Während Großstädte und Ballungsräume von Binnenwanderung und Migration profitieren, trifft der Wandel ländliche Kommunen in strukturschwachen Regionen am härtesten. Schon heute geht die Bevölkerungszahl in über 70 % aller Kreise und kreisfreien Städte zurück, worauf der GdW in seiner Statistik „Wohnungswirtschaftliche Daten und Trends 2015/2016“ hinweist. Eine neue Leerstandswelle droht demnach insbesondere im Osten Deutschlands.

Wo immer mehr Menschen ab­­wandern, verschlechtert sich die infrastrukturelle Versorgungslage, was die Regionen noch unattraktiver macht. Dieser Entwicklung etwas Positives abzugewinnen, fällt schwer. Und doch: Deutschland als „Pionier“ beim weltweiten demografischen Wandel habe die Chance, so Reiner Klingholz vom Berlin-Institut für Bevölkerung und Entwicklung, „sich früher als andere mit den neuen Bedingungen zu arrangieren und dabei etwas Neues zu schaffen.“*

Mieterservices für generationengerechtes Wohnen

Für die Wohnungswirtschaft geht es um mehr als barrierefreies Bauen, es geht um Ideen.
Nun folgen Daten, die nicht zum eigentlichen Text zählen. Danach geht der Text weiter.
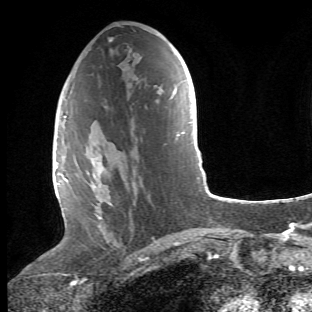
Breast MRI (dynamic contrast-enhanced), one axial slice. Cropped to one breast. Dynamic contrast-enhanced series, time point 2 of 6 at this slice position (early post-contrast). 1.5 T. TE 4.2 ms, TR 8.5 ms. 2.4 mm slice thickness. 312 × 312 image matrix. Female patient.
Structures marked on this image (semi-automatically segmented with operator editing):
- enhancing-tissue mask used for the functional tumour volume (all voxels passing the contrast-enhancement thresholds inside the analysis volume; usually the tumour): bounding box [x1, y1, x2, y2] px = [68, 116, 136, 244]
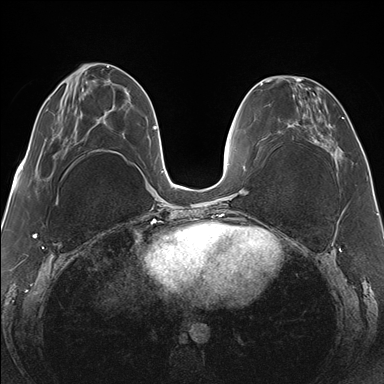
Breast MRI (dynamic contrast-enhanced), one axial slice. Slice 56 of 176 in the series (ordered by position). Dynamic contrast-enhanced series, time point 2 of 7 at this slice position (early post-contrast). 1.5 T. TE 1.5 ms, TR 4.1 ms. 1.1 mm slice thickness. 384 × 384 image matrix. Female patient.
Outlined on this slice (semi-automatic segmentation, software-assisted and operator-edited):
- enhancing-tissue mask used for the functional tumour volume (all voxels passing the contrast-enhancement thresholds inside the analysis volume; usually the tumour): bounding box <265,78,339,161> (left, top, right, bottom; pixels)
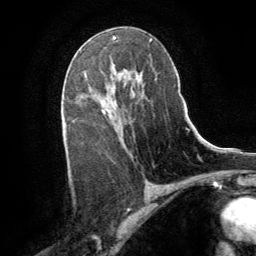
Breast MRI (dynamic contrast-enhanced), one axial slice; slice 50 of 64 in the series (ordered by position); cropped to one breast; dynamic contrast-enhanced series, time point 2 of 8 at this slice position (early post-contrast); 1.5 T; TE 3 ms, TR 6.2 ms; 2.5 mm slice thickness; 256 × 256 image matrix, field of view 180 × 180 mm. Female patient.
Outlined on this slice (semi-automatic segmentation, software-assisted and operator-edited):
- enhancing-tissue mask used for the functional tumour volume (all voxels passing the contrast-enhancement thresholds inside the analysis volume; usually the tumour): bounding box (x1, y1, x2, y2) in pixels: (102, 72, 137, 113)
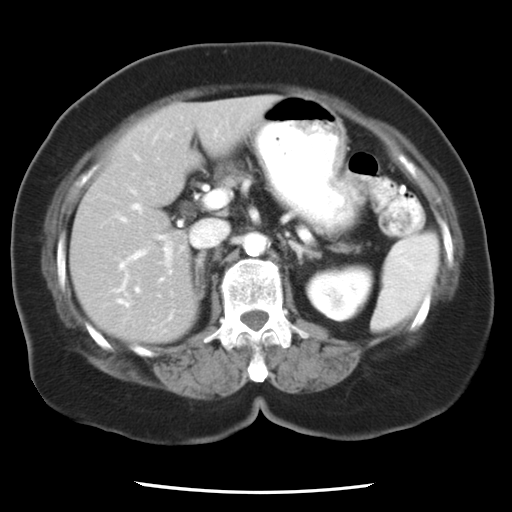
Contrast-enhanced abdominal CT, one axial slice. Slice 12 of 24 in the series (ordered by position). Reconstruction kernel STANDARD. 120 kVp. Intravenous contrast given. Soft-tissue window (W 400 / L 40 HU). 512 × 512 image matrix. Case-level facts recorded for this patient, not image findings: patient: female, age 58 years at operation; diagnosis: colorectal cancer liver metastases, imaged before liver resection; multiple liver metastases: no; largest metastasis: 4.3 cm.
Structures marked on this image (expert manual segmentation):
- hepatic veins: box from (x=119, y=204) to (x=193, y=306) px
- liver: (x=72, y=97)–(x=274, y=341)
- planned liver remnant (the part of the liver to remain after resection): (x=72, y=108)–(x=197, y=341)
- portal vein (with intrahepatic branches): (x=114, y=219)–(x=174, y=296)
In seiner Studie „Wohntrends 2030“ bringt der GdW dazu viele Vorschläge ins Spiel. Beispiel Gesundheitstrend: Dank unserer gesunden Lebensweise werden wir immer älter und wollen möglichst lange fit bleiben. Die Krankenkassen bieten weniger Leistungen, dafür boomt der von den freiwilligen Beiträgen der Kunden finanzierte zweite Gesundheitsmarkt. Fitnessstudio und Sportangebote, Bioladen und Gesundheitsdienstleistungen im Quartier werden nachgefragt sein.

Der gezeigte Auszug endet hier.